In the Biosciences, what we really want to do is focus on Avian Flu and see if there is a way of creating an infrastructure that will allow us to better set up virtual screening for this particular disease. And we draw upon resources from many different members of the PRAGMA community in this case. One particular algorithm that we draw upon from UCSD was developed by J. H. Chen who is now a post doc researcher here at Academia Sinica. And what it was the recognition that when people take a look at the docking of the molecule with the protein --that protein was rigid when it was crystallized—by default, that protein was moving around. And so we applied electro dynamics to the crystal to get different snapshots of that protein and then use that collection of snapshots to actually then do the docking across a library of compounds. And this approach has actually been used quite successfully in both the identification of HIV integrase. It’s also been used in sequencing as well as in researching the Avian Flu.

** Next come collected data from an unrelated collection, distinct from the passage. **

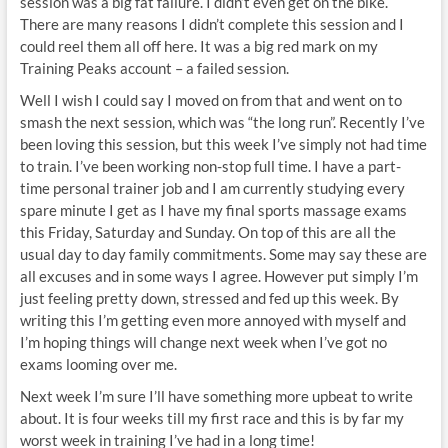
session was a big fat failure. I didn’t even get on the bike.
There are many reasons I didn’t complete this session and I
could reel them all off here. It was a big red mark on my
Training Peaks account – a failed session.
Well I wish I could say I moved on from that and went on to
smash the next session, which was “the long run”. Recently I’ve
been loving this session, but this week I’ve simply not had time
to train. I’ve been working non-stop full time. I have a part-
time personal trainer job and I am currently studying every
spare minute I get as I have my final sports massage exams
this Friday, Saturday and Sunday. On top of this are all the
usual day to day family commitments. Some may say these are
all excuses and in some ways I agree. However put simply I’m
just feeling pretty down, stressed and fed up this week. By
writing this I’m getting even more annoyed with myself and
I’m hoping things will change next week when I’ve got no
exams looming over me.
Next week I’m sure I’ll have something more upbeat to write
about. It is four weeks till my first race and this is by far my
worst week in training I’ve had in a long time!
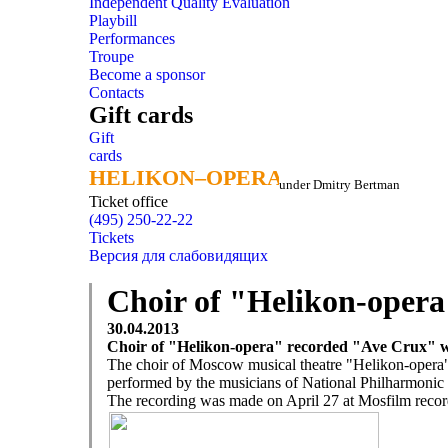
Independent Quality Evaluation
Playbill
Performances
Troupe
Become a sponsor
Contacts
Gift cards
Gift
cards
HELIKON–OPERA
HELIKON–OPERA
under Dmitry Bertman
Ticket office
(495) 250-22-22
Tickets
Версия для слабовидящих
Choir of "Helikon-opera
30.04.2013
Choir of "Helikon-opera" recorded "Ave Crux" w
The choir of Moscow musical theatre "Helikon-opera
performed by the musicians of National Philharmonic 
The recording was made on April 27 at Mosfilm recor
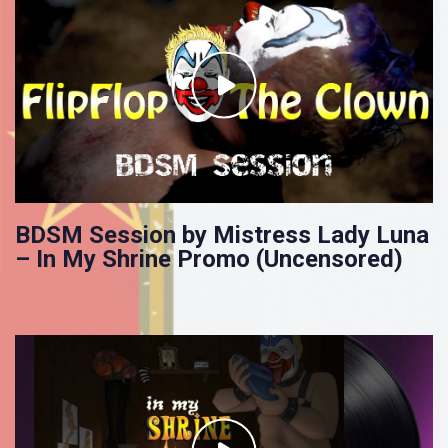
BDSM Session by Mistress Lady Luna
– In My Shrine Promo (Uncensored)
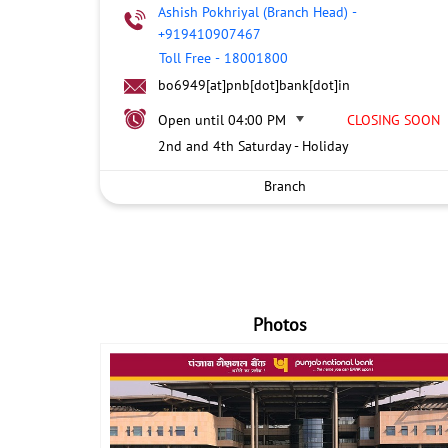
Ashish Pokhriyal (Branch Head)
-
+919410907467
Toll Free
-
18001800
bo6949[at]pnb[dot]bank[dot]in
Open until 04:00 PM
CLOSING SOON
2nd and 4th Saturday - Holiday
Branch
Photos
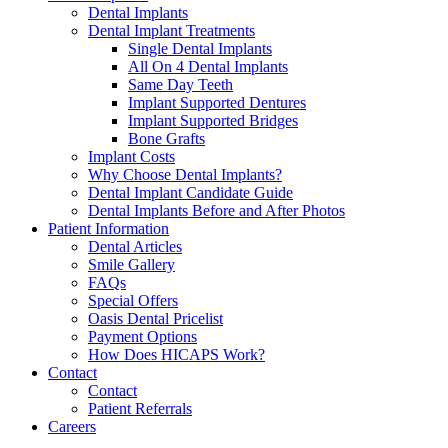
Dental Implants
Dental Implant Treatments
Single Dental Implants
All On 4 Dental Implants
Same Day Teeth
Implant Supported Dentures
Implant Supported Bridges
Bone Grafts
Implant Costs
Why Choose Dental Implants?
Dental Implant Candidate Guide
Dental Implants Before and After Photos
Patient Information
Dental Articles
Smile Gallery
FAQs
Special Offers
Oasis Dental Pricelist
Payment Options
How Does HICAPS Work?
Contact
Contact
Patient Referrals
Careers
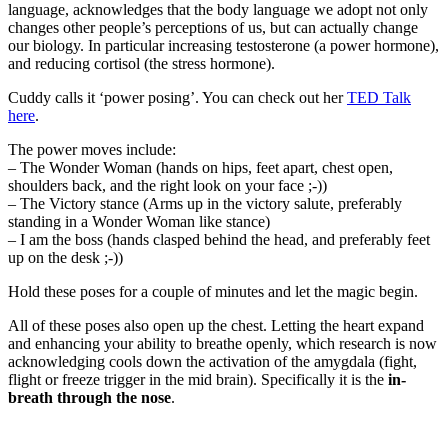
language, acknowledges that the body language we adopt not only
changes other people’s perceptions of us, but can actually change
our biology. In particular increasing testosterone (a power hormone),
and reducing cortisol (the stress hormone).
Cuddy calls it ‘power posing’. You can check out her
TED Talk
here
.
The power moves include:
– The Wonder Woman (hands on hips, feet apart, chest open,
shoulders back, and the right look on your face ;-))
– The Victory stance (Arms up in the victory salute, preferably
standing in a Wonder Woman like stance)
– I am the boss (hands clasped behind the head, and preferably feet
up on the desk ;-))
Hold these poses for a couple of minutes and let the magic begin.
All of these poses also open up the chest. Letting the heart expand
and enhancing your ability to breathe openly, which research is now
acknowledging cools down the activation of the amygdala (fight,
flight or freeze trigger in the mid brain). Specifically it is the
in-
breath through the nose
.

Other technologies that have been used have this involvement of (incomprehensible) University in China, that is, the use of their scheduling software, CSF4, that actually schedules jobs across different grid activities. We’ve coupled that with GFarm, developed at AIST, which is a Bio management system. And one of the things that has happened recently is they are trying to make the scheduling software more “data aware” because if you can move more closely to the data you can perhaps save time. As you can see in this particular diagram here, the more data that you have, the data aware plug-in is actually saving you quite a bit of time.